In 1991 I conducted, through Sheffield University, a study into the literacy experiences of 18 children making the transition from home to full-time schooling at a school in the north of England. I met children whose home literacy activities demonstrated highly personal blends of independence, real-life activities and social interaction. Their parents were interested and involved in helping them learn to read and write, but seldom by direct teaching. Instead, they read to their children, provided paper, pencils and crayons and gave them the chance to participate in real, everyday literacy events such as making shopping lists, going to the library to choose books, or writing a birthday card.
These vignettes were collected in the months before the children started reception class: u Rachel, aged four years and five months, routinely woke up early and fetched her 18-month-old sister's bottle before returning to bed in their shared room. There she would "teach Harriet to read" by sharing picture books and having Harriet point to the words.
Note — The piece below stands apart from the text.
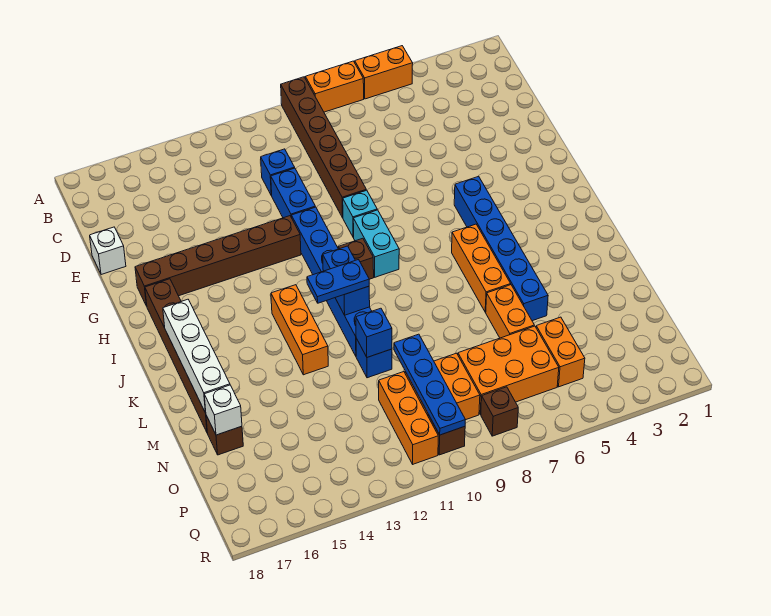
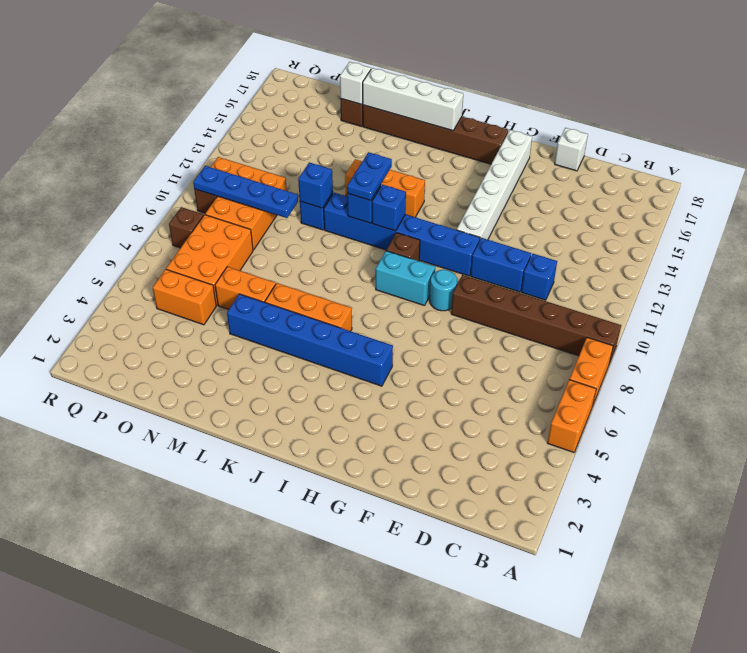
cyan brick G9 level 1 -> cyan round brick G9 level 1
brown brick G12:G17 level 1 -> white brick G12:G17 level 1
Using their alphabet chart, the girls would practise one letter at a time, with Harriet repeating after Rachel.
u Danny, aged four years and four months, got a new desk for Christmas. His father suggested he write a list of places he would like to visit in the holiday. Danny listed four places with his father's help, and over the next few days he returned to his desk to extend the list on his own.
u Tom, aged four years and five months, was crazy about the Teenage Mutant Hero Turtles. He made a Turtles board game with five small cards on which he wrote Tom, D, L, R, and M (the turtles' initials). He then played the game with his parents according to his rules.
When the children went to school, teacher-directed activities seldom allowed them to use their personal literacy strategies, though they continued to develop them at home. These strategies included dictating to an adult (the main option at school), but also copying writing from parents, siblings, friends and print in the environment (toys, clothes, books, cereal boxes); making marks or pretend writing; writing their name or letters from it; writing letter and number shapes; "collecting" favourite words; and invented spellings (guessing at phonetic approximations of words). I learned of these achievements by asking parents to make notes about their children's literacy experiences and to save drawings and writings to share with me on fortnightly home visits.
Later, in my own reception class, I pressed on, encouraging children to "write any way you like", praising their achievements at whatever level, and using their emergent writing as a springboard for talk about language. In addition to maintaining play areas saturated with literacy materials (offices, cafes, travel agents), I gave each child an exercise book which I titled "Writing All By Myself" to use during free time, and set up a chalkboard and an easel with paper and crayons. We made books for the story corner, and I made sure paper and pencils were available for more and more activities.
But writing as a "work" activity remained a problem. Children still seemed inhibited when it came to "work", though I routinely saw their rich, "emergent writing" (children's developing forms of writing) at the end of the day when I re-stocked the play areas.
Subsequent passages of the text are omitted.